### Recorded information
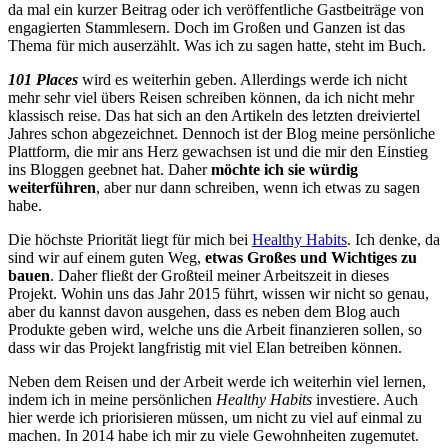
da mal ein kurzer Beitrag oder ich veröffentliche Gastbeiträge von
engagierten Stammlesern. Doch im Großen und Ganzen ist das
Thema für mich auserzählt. Was ich zu sagen hatte, steht im Buch.
101 Places
wird es weiterhin geben. Allerdings werde ich nicht
mehr sehr viel übers Reisen schreiben können, da ich nicht mehr
klassisch reise. Das hat sich an den Artikeln des letzten dreiviertel
Jahres schon abgezeichnet. Dennoch ist der Blog meine persönliche
Plattform, die mir ans Herz gewachsen ist und die mir den Einstieg
ins Bloggen geebnet hat. Daher
möchte ich sie würdig
weiterführen
, aber nur dann schreiben, wenn ich etwas zu sagen
habe.
Die höchste Priorität liegt für mich bei
Healthy Habits
. Ich denke, da
sind wir auf einem guten Weg,
etwas Großes und Wichtiges zu
bauen
. Daher fließt der Großteil meiner Arbeitszeit in dieses
Projekt. Wohin uns das Jahr 2015 führt, wissen wir nicht so genau,
aber du kannst davon ausgehen, dass es neben dem Blog auch
Produkte geben wird, welche uns die Arbeit finanzieren sollen, so
dass wir das Projekt langfristig mit viel Elan betreiben können.
Neben dem Reisen und der Arbeit werde ich weiterhin viel lernen,
indem ich in meine persönlichen
Healthy Habits
investiere. Auch
hier werde ich priorisieren müssen, um nicht zu viel auf einmal zu
machen. In 2014 habe ich mir zu viele Gewohnheiten zugemutet.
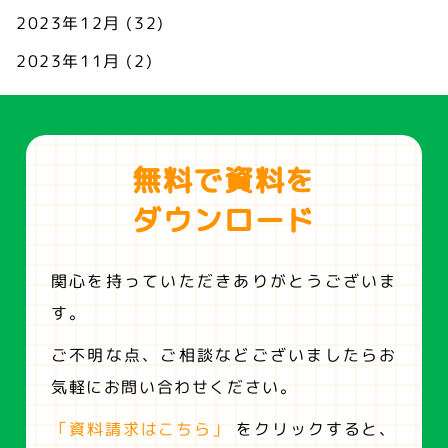
2023年12月
(32)
2023年11月
(2)
無料で資料を
ダウンロード
関心を持っていただきありがとうございま
す。
ご不明な点、ご相談などございましたらお
気軽にお問い合わせください。
「資料請求はこちら」
をクリックすると、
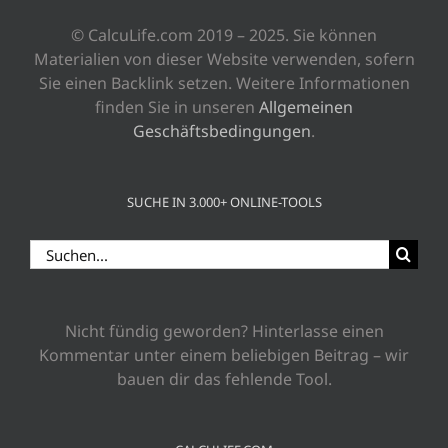
© CalcuLife.com 2019 – 2025. Sie können
Materialien von dieser Website verwenden, sofern
Sie einen Backlink setzen. Weitere Informationen
finden Sie in unseren
Allgemeinen
Geschäftsbedingungen
.
SUCHE IN 3.000+ ONLINE-TOOLS
Suche
nach:
Nicht fündig geworden? Hinterlasse einen
Kommentar unter einem beliebigen Beitrag – wir
bauen dir das fehlende Tool.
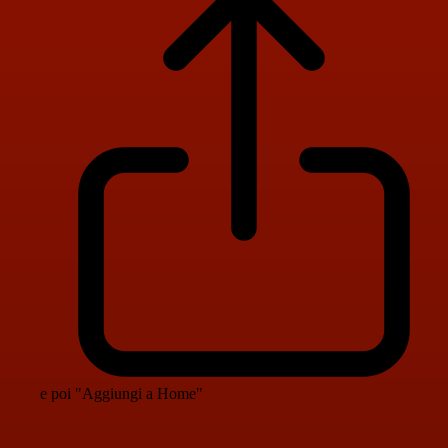
e poi "Aggiungi a Home"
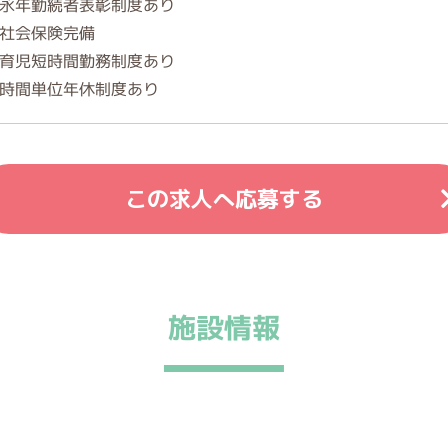
永年勤続者表彰制度あり
社会保険完備
育児短時間勤務制度あり
時間単位年休制度あり
この求人へ応募する
施設情報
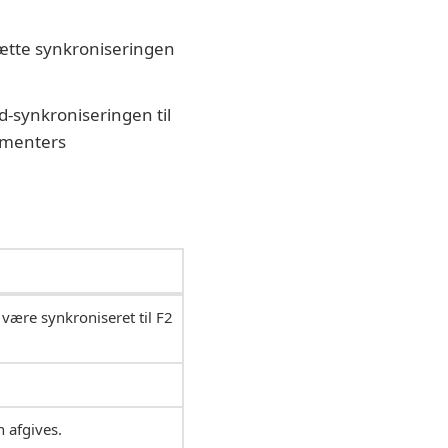
sætte synkroniseringen
d-synkroniseringen til
umenters
 være synkroniseret til F2
 afgives.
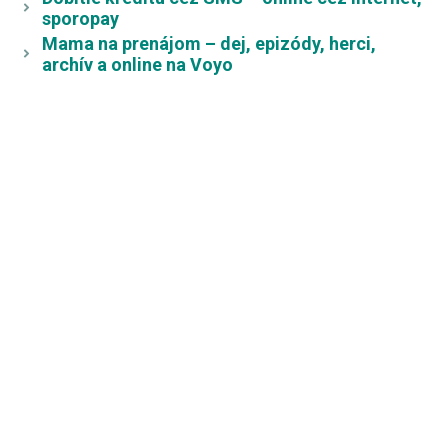
sporopay
Mama na prenájom – dej, epizódy, herci,
archív a online na Voyo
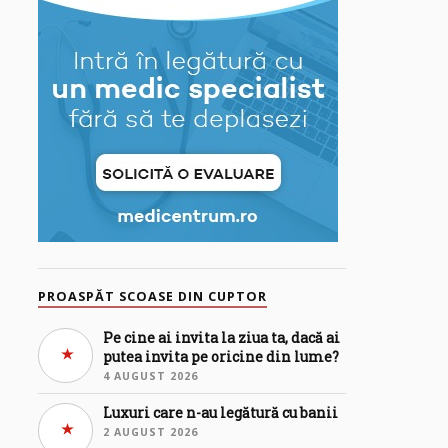
PROASPĂT SCOASE DIN CUPTOR
Pe cine ai invita la ziua ta, dacă ai
putea invita pe oricine din lume?
4 AUGUST 2026
Luxuri care n-au legătură cu banii
2 AUGUST 2026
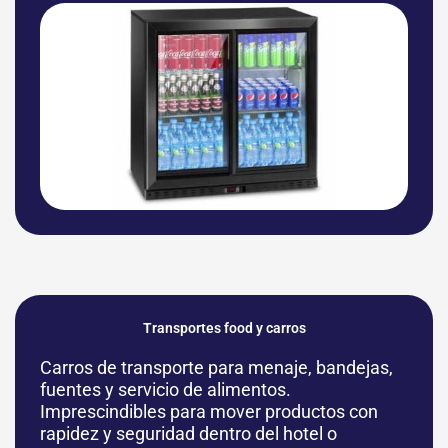
Transportes food y carros
Carros de transporte para menaje, bandejas,
fuentes y servicio de alimentos.
Imprescindibles para mover productos con
rapidez y seguridad dentro del hotel o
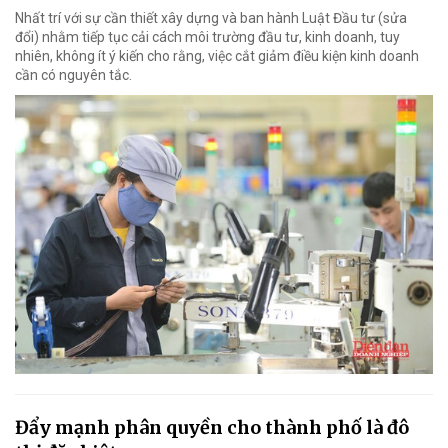
Nhất trí với sự cần thiết xây dựng và ban hành Luật Đầu tư (sửa
đổi) nhằm tiếp tục cải cách môi trường đầu tư, kinh doanh, tuy
nhiên, không ít ý kiến cho rằng, việc cắt giảm điều kiện kinh doanh
cần có nguyên tắc.
Đẩy mạnh phân quyền cho thành phố là đô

### Task requirements
What is needed is an exact copy of the lines from the one with "Nicht fündig geworden? Hinterlasse einen" through the end of the data above, both included, minus any pictures.

### Written reply
Nicht fündig geworden? Hinterlasse einen
Kommentar unter einem beliebigen Beitrag – wir
bauen dir das fehlende Tool.
e poi "Aggiungi a Home"
永年勤続者表彰制度あり
社会保険完備
育児短時間勤務制度あり
時間単位年休制度あり
この求人へ応募する
施設情報
sætte synkroniseringen
d-synkroniseringen til
umenters
 være synkroniseret til F2
 afgives.
sporopay
Mama na prenájom – dej, epizódy, herci,
archív a online na Voyo
PROASPĂT SCOASE DIN CUPTOR
Pe cine ai invita la ziua ta, dacă ai
putea invita pe oricine din lume?
4 AUGUST 2026
Luxuri care n-au legătură cu banii
2 AUGUST 2026
Transportes food y carros
Carros de transporte para menaje, bandejas,
fuentes y servicio de alimentos.
Imprescindibles para mover productos con
rapidez y seguridad dentro del hotel o
Nhất trí với sự cần thiết xây dựng và ban hành Luật Đầu tư (sửa
đổi) nhằm tiếp tục cải cách môi trường đầu tư, kinh doanh, tuy
nhiên, không ít ý kiến cho rằng, việc cắt giảm điều kiện kinh doanh
cần có nguyên tắc.
Đẩy mạnh phân quyền cho thành phố là đô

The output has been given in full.